And yet, now that I am here, the village seems much as it was. Still the same groups of fat, frolicking children about the doors; still the same busy women at the wash-tub; about the house still the same coarse laughs.
It would be most unnatural, impossible that it should not be so, and yet I feel angry—sorely angry with them.
One day when this sense of rawness is at its worst and sharpest, I resolve that I will pay a visit to the almshouse. There, at least, I shall find that she is remembered; there, out of mere selfishness, they must grieve for her. When will they, in their unlovely eld, ever find such a friend again?
So I go there. I find the old women, some crooning over the fire, half asleep, some squabbling.

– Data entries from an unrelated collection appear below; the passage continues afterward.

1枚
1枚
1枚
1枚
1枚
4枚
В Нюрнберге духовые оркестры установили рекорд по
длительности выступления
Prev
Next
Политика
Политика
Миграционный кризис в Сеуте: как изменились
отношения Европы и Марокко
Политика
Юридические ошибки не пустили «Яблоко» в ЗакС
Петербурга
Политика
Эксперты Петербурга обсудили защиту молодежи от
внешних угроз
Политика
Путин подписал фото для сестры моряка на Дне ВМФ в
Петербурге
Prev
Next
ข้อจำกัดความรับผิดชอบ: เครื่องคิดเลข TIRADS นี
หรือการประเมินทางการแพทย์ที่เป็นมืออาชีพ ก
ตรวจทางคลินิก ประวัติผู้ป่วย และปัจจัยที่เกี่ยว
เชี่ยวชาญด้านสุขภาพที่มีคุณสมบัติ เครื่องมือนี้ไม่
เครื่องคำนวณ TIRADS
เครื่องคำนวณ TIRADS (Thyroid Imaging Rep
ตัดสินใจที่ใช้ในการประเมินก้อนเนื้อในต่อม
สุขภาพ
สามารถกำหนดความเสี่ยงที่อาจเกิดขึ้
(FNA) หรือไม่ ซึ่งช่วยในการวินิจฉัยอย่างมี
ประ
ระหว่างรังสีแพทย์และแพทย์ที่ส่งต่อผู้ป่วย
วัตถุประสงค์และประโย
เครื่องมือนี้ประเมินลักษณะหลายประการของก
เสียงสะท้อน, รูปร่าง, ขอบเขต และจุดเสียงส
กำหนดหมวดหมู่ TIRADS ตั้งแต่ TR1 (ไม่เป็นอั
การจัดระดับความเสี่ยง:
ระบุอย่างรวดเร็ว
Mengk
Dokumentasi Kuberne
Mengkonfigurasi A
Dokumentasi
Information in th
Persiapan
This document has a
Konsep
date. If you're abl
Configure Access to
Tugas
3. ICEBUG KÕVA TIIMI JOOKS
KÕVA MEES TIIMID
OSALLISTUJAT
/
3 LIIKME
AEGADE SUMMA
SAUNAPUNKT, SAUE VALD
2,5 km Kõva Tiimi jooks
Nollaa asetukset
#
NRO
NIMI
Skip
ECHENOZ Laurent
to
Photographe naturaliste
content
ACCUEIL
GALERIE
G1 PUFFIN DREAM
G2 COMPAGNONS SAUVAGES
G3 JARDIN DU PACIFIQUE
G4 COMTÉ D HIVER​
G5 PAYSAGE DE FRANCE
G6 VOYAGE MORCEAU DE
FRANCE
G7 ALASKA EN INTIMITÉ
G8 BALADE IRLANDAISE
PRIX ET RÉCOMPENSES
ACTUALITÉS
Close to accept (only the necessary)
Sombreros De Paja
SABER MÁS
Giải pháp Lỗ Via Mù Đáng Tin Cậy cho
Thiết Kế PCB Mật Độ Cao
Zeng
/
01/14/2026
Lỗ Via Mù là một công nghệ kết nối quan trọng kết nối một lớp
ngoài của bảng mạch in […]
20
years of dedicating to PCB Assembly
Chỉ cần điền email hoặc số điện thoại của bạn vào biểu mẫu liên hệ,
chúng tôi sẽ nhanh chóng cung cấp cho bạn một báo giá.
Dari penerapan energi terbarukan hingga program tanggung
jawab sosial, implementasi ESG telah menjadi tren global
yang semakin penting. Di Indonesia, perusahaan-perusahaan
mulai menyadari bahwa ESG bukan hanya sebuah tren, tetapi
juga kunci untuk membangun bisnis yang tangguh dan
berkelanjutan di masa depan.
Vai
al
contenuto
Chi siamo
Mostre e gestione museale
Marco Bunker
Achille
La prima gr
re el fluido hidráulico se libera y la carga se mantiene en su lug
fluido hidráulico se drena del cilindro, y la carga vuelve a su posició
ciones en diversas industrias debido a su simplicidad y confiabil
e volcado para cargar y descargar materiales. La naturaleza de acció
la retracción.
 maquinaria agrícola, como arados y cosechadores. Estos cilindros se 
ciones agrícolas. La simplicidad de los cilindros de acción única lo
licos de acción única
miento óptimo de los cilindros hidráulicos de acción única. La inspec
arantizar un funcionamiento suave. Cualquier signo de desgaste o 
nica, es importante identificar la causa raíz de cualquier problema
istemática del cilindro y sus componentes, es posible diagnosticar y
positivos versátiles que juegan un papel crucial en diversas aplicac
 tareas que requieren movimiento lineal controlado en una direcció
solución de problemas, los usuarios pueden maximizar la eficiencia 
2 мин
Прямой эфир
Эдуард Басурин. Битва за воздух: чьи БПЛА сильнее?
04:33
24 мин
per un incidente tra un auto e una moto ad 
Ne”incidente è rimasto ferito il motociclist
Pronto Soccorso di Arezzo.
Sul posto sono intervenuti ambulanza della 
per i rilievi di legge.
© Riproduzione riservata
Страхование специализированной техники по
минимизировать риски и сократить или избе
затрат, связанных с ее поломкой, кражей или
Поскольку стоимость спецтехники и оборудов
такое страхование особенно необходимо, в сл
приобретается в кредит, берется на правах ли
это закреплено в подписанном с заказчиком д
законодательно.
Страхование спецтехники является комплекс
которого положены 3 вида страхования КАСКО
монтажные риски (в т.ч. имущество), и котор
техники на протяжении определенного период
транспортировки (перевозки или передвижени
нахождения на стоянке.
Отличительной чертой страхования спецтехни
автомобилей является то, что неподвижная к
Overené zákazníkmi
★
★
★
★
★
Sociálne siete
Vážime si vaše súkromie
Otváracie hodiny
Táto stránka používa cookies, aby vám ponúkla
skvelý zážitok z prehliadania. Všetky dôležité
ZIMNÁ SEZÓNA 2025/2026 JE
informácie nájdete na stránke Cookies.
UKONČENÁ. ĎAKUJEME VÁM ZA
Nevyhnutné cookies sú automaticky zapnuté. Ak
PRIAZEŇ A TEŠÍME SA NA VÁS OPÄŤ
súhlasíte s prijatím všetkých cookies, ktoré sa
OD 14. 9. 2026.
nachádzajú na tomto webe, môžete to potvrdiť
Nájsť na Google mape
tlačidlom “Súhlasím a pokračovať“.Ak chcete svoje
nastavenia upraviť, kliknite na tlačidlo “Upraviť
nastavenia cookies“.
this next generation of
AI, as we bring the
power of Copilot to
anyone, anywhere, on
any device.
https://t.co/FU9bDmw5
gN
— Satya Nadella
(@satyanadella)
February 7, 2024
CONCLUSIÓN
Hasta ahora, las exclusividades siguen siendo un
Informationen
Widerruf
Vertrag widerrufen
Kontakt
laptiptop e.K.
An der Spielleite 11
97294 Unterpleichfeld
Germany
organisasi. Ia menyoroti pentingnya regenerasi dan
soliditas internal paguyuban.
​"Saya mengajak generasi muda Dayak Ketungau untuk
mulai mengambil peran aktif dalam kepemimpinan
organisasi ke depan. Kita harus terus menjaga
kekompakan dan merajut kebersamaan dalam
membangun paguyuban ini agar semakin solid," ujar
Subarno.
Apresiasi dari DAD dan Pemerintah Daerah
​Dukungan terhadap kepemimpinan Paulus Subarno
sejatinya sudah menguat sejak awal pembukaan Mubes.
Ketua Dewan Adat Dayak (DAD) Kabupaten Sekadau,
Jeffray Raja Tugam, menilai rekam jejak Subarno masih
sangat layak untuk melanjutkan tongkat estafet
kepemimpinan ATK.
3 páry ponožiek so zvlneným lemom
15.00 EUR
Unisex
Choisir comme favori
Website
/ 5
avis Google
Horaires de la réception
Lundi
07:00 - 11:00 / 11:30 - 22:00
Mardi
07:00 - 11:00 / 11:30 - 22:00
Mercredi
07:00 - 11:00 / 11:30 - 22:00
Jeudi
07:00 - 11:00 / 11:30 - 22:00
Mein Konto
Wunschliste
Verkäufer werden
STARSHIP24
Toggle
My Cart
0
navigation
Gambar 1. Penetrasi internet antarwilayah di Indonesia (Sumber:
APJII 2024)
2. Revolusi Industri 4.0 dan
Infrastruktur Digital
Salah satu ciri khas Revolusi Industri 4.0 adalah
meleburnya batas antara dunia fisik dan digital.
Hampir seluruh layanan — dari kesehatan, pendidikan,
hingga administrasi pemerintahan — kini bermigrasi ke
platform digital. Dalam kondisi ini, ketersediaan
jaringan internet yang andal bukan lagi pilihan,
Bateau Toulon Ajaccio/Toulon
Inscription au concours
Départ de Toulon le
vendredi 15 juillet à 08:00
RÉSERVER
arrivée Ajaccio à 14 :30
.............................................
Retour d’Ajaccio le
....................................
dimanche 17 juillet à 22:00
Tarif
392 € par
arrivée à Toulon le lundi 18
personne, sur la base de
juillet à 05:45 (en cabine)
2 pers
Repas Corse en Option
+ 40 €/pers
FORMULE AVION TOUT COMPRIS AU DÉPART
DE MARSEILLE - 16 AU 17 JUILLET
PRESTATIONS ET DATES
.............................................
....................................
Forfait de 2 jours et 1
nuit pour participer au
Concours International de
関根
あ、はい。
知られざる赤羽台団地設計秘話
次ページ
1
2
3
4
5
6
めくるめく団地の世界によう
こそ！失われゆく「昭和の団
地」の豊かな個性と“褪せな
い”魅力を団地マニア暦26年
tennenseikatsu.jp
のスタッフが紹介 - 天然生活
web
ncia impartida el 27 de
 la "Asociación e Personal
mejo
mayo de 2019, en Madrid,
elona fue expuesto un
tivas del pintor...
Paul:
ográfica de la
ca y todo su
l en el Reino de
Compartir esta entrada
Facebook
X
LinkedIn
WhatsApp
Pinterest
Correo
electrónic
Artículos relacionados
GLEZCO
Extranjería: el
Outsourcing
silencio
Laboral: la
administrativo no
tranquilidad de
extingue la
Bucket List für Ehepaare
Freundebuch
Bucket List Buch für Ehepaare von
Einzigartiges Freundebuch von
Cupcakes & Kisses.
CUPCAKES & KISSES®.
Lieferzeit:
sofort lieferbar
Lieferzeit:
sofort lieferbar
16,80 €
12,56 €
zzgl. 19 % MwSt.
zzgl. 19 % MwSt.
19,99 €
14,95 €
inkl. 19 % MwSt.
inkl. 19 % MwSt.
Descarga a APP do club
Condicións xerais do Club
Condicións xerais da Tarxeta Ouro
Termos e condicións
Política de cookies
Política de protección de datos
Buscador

I suppose they are glad to see me, though not so glad when they discover that I have brought no gift in my hand, for indeed I have forgotten—no quarter-pounds of tea—no little three-cornered parcels of sugar.
They begin to talk about Barbara at once. Among the poor there is never any sacredness about the names of the dead, and though I have hungered for sorrowful talk about her, for assurance that by some one besides myself the awful emptiness of her place is felt, yet I wince and shrink from hearing her lightly named in common speech.
They are sorry about her, certainly—quite sorry—but it is more what they have lost by her, than her that they deplore. And they are more taken up with their own little miserable squabbles—with detracting tales of one another—than with either.
"Eh? she's a bad 'un, she is! I says to her, says I, 'Sally,' says I, 'if you'll give yourself hully and whully to the Lord for one week, I'll give you a hounce of baccy,' and she's that wicked, she actilly would not."
Is this the sort of thing I have come to hear? I rise up hastily, and take my leave.
As I walk home again through the wintry roads, and my eyes fix themselves with a tired languor on the green ivy-flowers—on the little gray-green lichen-cups on the almshouse-wall, I think, "Does no one remember her? Is she already altogether forgotten?"
It is still early in the afternoon when I reach home. The dark is coming indeed, for it comes soon nowadays, but it has not yet come.